Available data>

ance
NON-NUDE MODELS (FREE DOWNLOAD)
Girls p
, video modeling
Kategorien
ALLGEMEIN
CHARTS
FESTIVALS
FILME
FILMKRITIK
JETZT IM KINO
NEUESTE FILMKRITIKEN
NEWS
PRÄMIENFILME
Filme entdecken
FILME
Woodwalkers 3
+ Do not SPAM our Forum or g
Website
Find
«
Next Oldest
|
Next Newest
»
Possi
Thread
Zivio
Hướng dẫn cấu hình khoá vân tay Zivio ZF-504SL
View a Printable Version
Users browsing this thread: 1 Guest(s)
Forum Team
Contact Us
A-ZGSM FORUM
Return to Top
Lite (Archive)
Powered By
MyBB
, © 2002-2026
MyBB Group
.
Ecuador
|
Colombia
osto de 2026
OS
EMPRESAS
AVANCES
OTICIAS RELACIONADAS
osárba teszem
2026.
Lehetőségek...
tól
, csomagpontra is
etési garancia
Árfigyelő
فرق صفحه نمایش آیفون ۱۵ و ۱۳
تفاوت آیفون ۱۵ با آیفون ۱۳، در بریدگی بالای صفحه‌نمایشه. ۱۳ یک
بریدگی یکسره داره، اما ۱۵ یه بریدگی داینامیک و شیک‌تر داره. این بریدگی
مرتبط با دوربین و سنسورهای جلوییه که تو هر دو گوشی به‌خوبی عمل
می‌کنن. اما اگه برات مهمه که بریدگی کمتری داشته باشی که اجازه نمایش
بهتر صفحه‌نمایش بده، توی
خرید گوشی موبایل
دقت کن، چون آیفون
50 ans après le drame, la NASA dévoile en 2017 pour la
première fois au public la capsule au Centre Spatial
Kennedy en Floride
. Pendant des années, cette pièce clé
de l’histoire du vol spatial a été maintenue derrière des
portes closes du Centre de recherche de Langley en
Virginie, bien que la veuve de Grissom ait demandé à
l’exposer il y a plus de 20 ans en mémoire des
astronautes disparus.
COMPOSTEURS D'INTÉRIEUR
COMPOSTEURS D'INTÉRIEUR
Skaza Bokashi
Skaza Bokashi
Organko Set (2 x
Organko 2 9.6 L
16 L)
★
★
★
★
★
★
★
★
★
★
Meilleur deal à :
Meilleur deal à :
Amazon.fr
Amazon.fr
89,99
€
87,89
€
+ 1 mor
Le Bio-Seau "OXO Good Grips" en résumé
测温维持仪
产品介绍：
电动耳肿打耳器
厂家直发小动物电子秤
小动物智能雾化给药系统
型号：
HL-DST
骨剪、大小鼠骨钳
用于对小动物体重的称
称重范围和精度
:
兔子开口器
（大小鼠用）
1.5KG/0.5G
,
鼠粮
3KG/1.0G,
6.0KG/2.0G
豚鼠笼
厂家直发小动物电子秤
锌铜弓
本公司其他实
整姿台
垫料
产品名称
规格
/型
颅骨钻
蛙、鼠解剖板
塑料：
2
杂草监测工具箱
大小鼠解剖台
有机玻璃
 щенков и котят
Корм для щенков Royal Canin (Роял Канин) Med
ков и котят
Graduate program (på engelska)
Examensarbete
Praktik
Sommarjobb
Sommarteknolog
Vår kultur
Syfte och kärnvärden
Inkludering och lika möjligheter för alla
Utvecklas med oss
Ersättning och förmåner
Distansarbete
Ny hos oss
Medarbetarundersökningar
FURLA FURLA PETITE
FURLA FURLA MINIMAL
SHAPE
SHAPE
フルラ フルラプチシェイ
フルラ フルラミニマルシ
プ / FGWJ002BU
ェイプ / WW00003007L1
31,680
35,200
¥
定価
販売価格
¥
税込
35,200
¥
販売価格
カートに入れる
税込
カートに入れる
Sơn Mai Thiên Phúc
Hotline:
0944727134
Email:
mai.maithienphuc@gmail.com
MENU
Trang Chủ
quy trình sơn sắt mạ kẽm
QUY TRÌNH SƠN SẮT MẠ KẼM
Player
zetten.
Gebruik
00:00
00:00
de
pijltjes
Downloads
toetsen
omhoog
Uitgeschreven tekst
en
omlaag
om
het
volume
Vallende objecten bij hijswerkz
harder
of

Exercise prompt> Return the listing verbatim from its first line through the line containing "Virginie, bien que", including both of those lines.

Output of the task>
ance
NON-NUDE MODELS (FREE DOWNLOAD)
Girls p
, video modeling
Kategorien
ALLGEMEIN
CHARTS
FESTIVALS
FILME
FILMKRITIK
JETZT IM KINO
NEUESTE FILMKRITIKEN
NEWS
PRÄMIENFILME
Filme entdecken
FILME
Woodwalkers 3
+ Do not SPAM our Forum or g
Website
Find
«
Next Oldest
|
Next Newest
»
Possi
Thread
Zivio
Hướng dẫn cấu hình khoá vân tay Zivio ZF-504SL
View a Printable Version
Users browsing this thread: 1 Guest(s)
Forum Team
Contact Us
A-ZGSM FORUM
Return to Top
Lite (Archive)
Powered By
MyBB
, © 2002-2026
MyBB Group
.
Ecuador
|
Colombia
osto de 2026
OS
EMPRESAS
AVANCES
OTICIAS RELACIONADAS
osárba teszem
2026.
Lehetőségek...
tól
, csomagpontra is
etési garancia
Árfigyelő
فرق صفحه نمایش آیفون ۱۵ و ۱۳
تفاوت آیفون ۱۵ با آیفون ۱۳، در بریدگی بالای صفحه‌نمایشه. ۱۳ یک
بریدگی یکسره داره، اما ۱۵ یه بریدگی داینامیک و شیک‌تر داره. این بریدگی
مرتبط با دوربین و سنسورهای جلوییه که تو هر دو گوشی به‌خوبی عمل
می‌کنن. اما اگه برات مهمه که بریدگی کمتری داشته باشی که اجازه نمایش
بهتر صفحه‌نمایش بده، توی
خرید گوشی موبایل
دقت کن، چون آیفون
50 ans après le drame, la NASA dévoile en 2017 pour la
première fois au public la capsule au Centre Spatial
Kennedy en Floride
. Pendant des années, cette pièce clé
de l’histoire du vol spatial a été maintenue derrière des
portes closes du Centre de recherche de Langley en
Virginie, bien que la veuve de Grissom ait demandé à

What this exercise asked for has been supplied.